Commenting on why Brazilian barbecue is received relatively well in China, she said the reason is that it caters to Chinese tastes and customs. "Brazilian barbecue can satisfy people's desire for eating a large amount of meat (the meat is usually cut into big chunks) and drinking a lot of beer, so it is heaven for people who love eating meat, though it can be too much for girls," she explained.

When dining in a Brazilian restaurant, even the way the food is presented has a distinct Brazilian flair. For example, when serving beef hump, the cook would take it to the guests' table and cut it right in front of them, just like they would do it in Brazil, Pei said.

"In this way, guests can choose the part they would like to eat and taste the freshness of the meat," she said.

The authentic tableside service also allows for a better enjoyment of the meal, as the cooks have an opportunity to interact with the guests and can make recommendations for them to try.

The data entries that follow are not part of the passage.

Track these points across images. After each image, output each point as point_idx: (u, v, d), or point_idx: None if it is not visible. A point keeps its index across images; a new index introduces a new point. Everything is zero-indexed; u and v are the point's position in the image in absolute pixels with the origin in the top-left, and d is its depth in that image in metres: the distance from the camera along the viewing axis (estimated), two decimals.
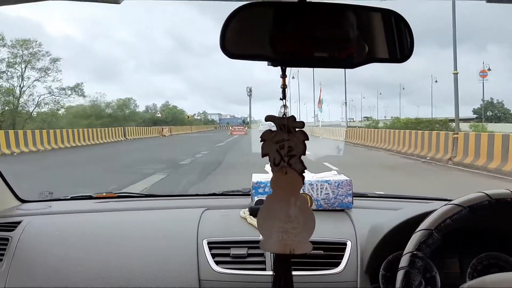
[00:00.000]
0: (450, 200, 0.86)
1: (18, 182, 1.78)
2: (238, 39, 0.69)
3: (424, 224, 0.83)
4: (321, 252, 1.16)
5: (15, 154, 13.70)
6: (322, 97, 36.06)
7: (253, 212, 1.33)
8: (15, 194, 1.60)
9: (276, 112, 0.78)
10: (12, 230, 1.32)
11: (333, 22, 0.72)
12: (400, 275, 0.79)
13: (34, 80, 27.09)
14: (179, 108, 55.69)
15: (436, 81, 54.17)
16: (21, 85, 26.62)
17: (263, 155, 0.76)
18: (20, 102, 26.59)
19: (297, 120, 0.75)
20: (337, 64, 0.76)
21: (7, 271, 1.20)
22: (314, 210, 1.25)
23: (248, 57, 0.71)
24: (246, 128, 38.17)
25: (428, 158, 12.28)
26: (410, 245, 0.82)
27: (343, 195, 1.44)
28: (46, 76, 27.36)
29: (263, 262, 1.16)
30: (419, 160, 12.32)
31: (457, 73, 13.16)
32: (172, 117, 47.97)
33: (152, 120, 42.08)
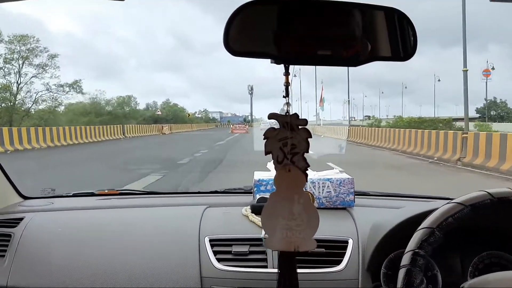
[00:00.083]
0: (452, 199, 0.87)
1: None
2: (241, 36, 0.70)
3: (426, 223, 0.83)
4: (323, 250, 1.16)
5: (8, 152, 13.36)
6: (324, 95, 35.97)
7: (255, 209, 1.34)
8: (18, 191, 1.60)
9: (278, 110, 0.78)
10: (15, 227, 1.33)
11: (337, 20, 0.72)
12: (401, 273, 0.79)
13: (32, 77, 26.64)
14: (180, 106, 55.64)
15: (439, 80, 53.99)
16: (18, 82, 26.17)
17: (267, 152, 0.76)
18: (17, 99, 26.21)
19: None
20: (340, 62, 0.76)
21: (9, 267, 1.21)
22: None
23: (252, 54, 0.71)
24: (247, 127, 38.09)
25: (435, 158, 11.68)
26: (412, 243, 0.82)
27: (345, 193, 1.44)
28: (43, 72, 26.84)
29: (265, 260, 1.16)
30: (426, 160, 11.75)
31: (467, 70, 12.82)
32: (172, 115, 47.62)
33: (152, 118, 41.71)
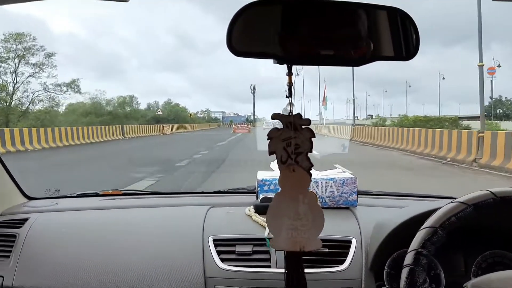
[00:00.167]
0: (454, 198, 0.87)
1: None
2: (244, 37, 0.70)
3: (428, 222, 0.84)
4: (326, 249, 1.16)
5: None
6: (327, 94, 35.92)
7: (258, 209, 1.34)
8: (22, 191, 1.61)
9: (280, 110, 0.79)
10: (20, 227, 1.34)
11: (339, 20, 0.72)
12: (404, 272, 0.80)
13: (28, 76, 25.57)
14: (181, 106, 55.50)
15: (443, 78, 53.37)
16: (15, 81, 25.10)
17: (270, 152, 0.76)
18: (13, 99, 25.12)
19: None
20: (343, 62, 0.76)
21: (14, 267, 1.22)
22: None
23: (255, 55, 0.71)
24: (249, 126, 38.02)
25: (448, 159, 10.96)
26: (415, 243, 0.82)
27: (348, 193, 1.44)
28: (40, 71, 25.77)
29: (268, 260, 1.16)
30: (439, 161, 11.04)
31: (483, 65, 12.08)
32: (174, 115, 47.25)
33: (154, 118, 41.25)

"When I cut the meat tableside, I would tell my guests how to enjoy the meat with different sauces," said Zhao.

Bean stewed with pork, another Brazilian specialty, has also found a following among Chinese diners. Pigtail, pig's feet and ears are the main ingredients, and they are cooked with black beans for around two hours before the dish is served.

Wang said that she found the taste mouthwatering. "Maybe it's because I grew up eating luzhu (a traditional snack in Beijing with chitterlings and pig lungs in it) and chaogan'r (fried liver, another traditional Beijing snack). The taste is quite similar."